SOURCE DATA:
========================
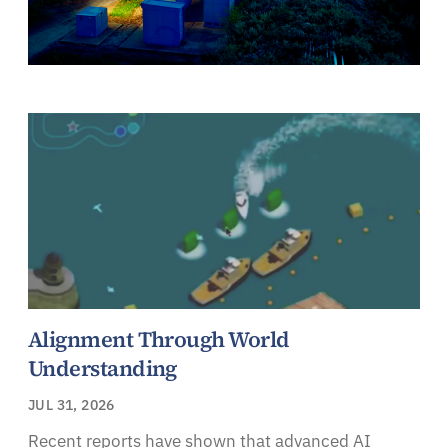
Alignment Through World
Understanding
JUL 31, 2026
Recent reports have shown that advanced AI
========================
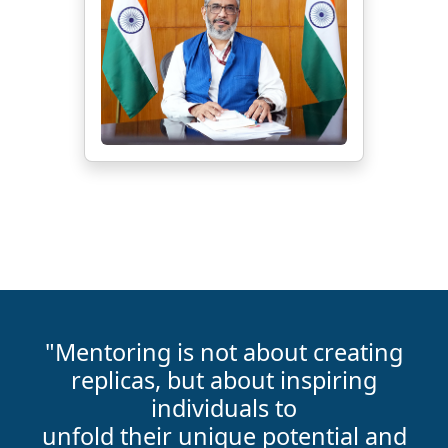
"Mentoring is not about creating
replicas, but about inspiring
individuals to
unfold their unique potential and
========================
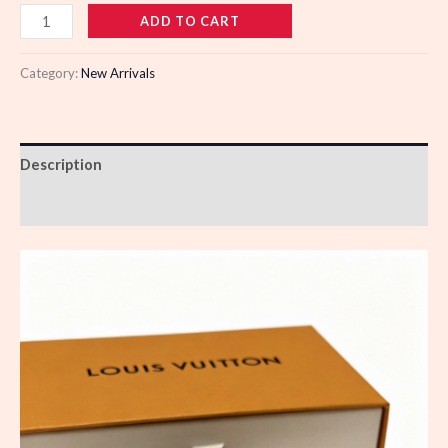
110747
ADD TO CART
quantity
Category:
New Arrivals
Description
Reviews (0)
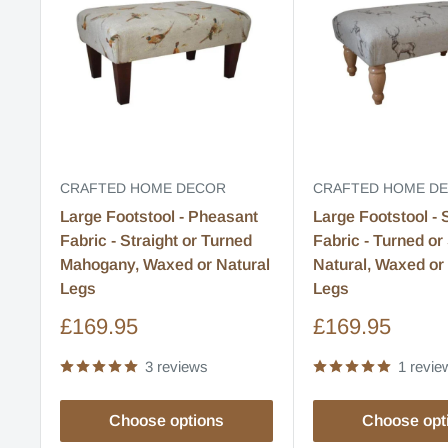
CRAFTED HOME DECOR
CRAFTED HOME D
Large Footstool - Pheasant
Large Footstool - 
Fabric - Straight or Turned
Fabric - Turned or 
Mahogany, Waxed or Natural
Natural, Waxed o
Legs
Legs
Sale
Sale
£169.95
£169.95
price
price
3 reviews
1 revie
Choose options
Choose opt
========================
TO DO: Copy the data from the line with "Alignment Through World" up to and including the line with "Recent reports have shown that advanced AI", swapping "reports" for "studies" and keeping everything else the same.

TASK RESULT:
Alignment Through World
Understanding
JUL 31, 2026
Recent studies have shown that advanced AI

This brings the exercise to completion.